**Extract to read**.
┌────────

Chapter 4, Problem 4.24P

(a)

Interpretation Introduction

Interpretation:

The mass $\left(\text{g}\right)$ of solute needed to make $475\text{ mL}$ of $5.62\times {10}^{-2}M$ potassium sulphate is to be calculated.

Concept introduction:

Molarity $\left(M\right)$ is one of the concentration terms that determine the number of moles of solute present in per litre of solution. Unit of molarity is $\text{mol/L}$.

The expression to calculate the moles of the compound when molarity of solution and volume of solution are given is as follows:

$\text{Moles of compound}\left(\text{mol}\right)=\left[\begin{array}{c}\text{volume of solution}\left(\text{L}\right)\\ \left(\frac{\text{molarity}\text{of}\text{solution}\left(\text{mol}\right)}{\text{1L of solution}}\right)\end{array}\right]$

The expression to calculate the amount of compound when moles of the compound and molecular mass are given:

$\text{amount of compound}\left(\text{g}\right)=\text{moles of compound}\left(\text{mol}\right)\left(\frac{\text{molecular mass of compound}\left(\text{g}\right)}{1\text{mole of compound}}\right)$

Answer to Problem 4.24P

The mass $\left(\text{g}\right)$ of solute needed to make $475\text{ mL}$ of $5.62\times {10}^{-2}M$ potassium sulphate is $4.65\text{g}$.

Explanation of Solution

The relation between $\text{mL}$ and $\text{L}$ is as follows:

$\text{1}\text{L}=\text{1000 mL}$

The expression to calculate the moles of potassium sulphate $\left({\text{K}}_2{\text{SO}}_4\right)$ is:

${\text{Moles of K}}_2{\text{SO}}_4\left(\text{mol}\right)=\text{volume of solution}\left(\text{mL}\right)\left(\frac{{10}^{-3}\text{L}}{1\text{mL}}\right)\left(\frac{\text{molarity}\text{of}{\text{K}}_2{\text{SO}}_4\left(\text{mol}\right)}{\text{1L of solution}}\right)$

Substitute $475\text{ mL}$ for the volume of solution and $5.62\times {10}^{-2}\text{mol/L}$ for molarity of ${\text{K}}_2{\text{SO}}_4$ in the above equation as follows:

$\begin{array}{c}{\text{Moles of K}}_2{\text{SO}}_4\left(\text{mol}\right)=475\text{ mL}\left(\frac{{10}^{-3}\text{L}}{1\text{mL}}\right)\left(\frac{5.62\times {10}^{-2}\text{mol}}{\text{1L of solution}}\right)\\ =0.026695\text{mol}\end{array}$

The molecular mass of potassium sulphate $\left({\text{K}}_2{\text{SO}}_4\right)$ is $\text{174}\text{.26 g/mol}$.

└────────

**Data block**.
┌────────

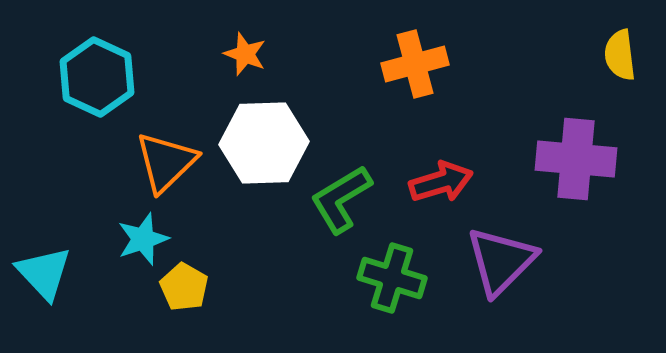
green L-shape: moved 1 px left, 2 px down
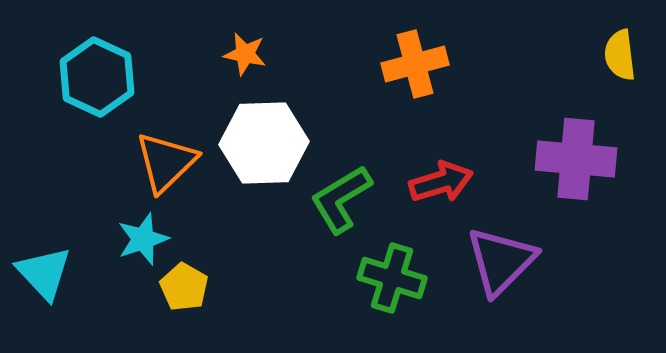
orange star: rotated 9 degrees counterclockwise
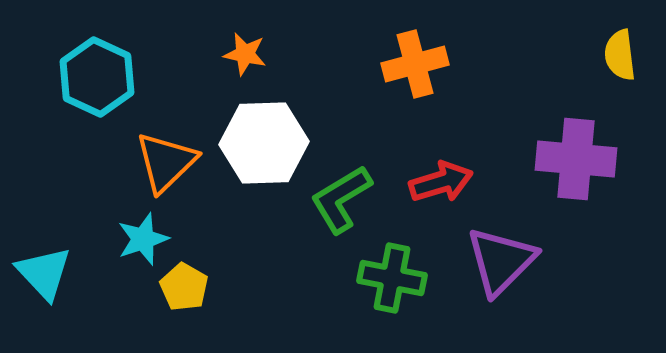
green cross: rotated 6 degrees counterclockwise
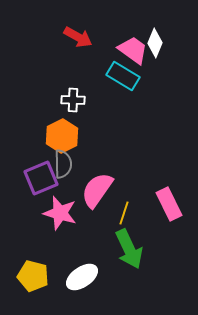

└────────

**Set exercise**.
Reproduce the part of the worked chemistry problem that opens with the words containing "Interpretation Introduction" and closes with "to be calculated.", swapping "solute" for "dissolved substance" wherever it occurs.

**Answer to the problem**.
Interpretation Introduction

Interpretation:

The mass $\left(\text{g}\right)$ of dissolved substance needed to make $475\text{ mL}$ of $5.62\times {10}^{-2}M$ potassium sulphate is to be calculated.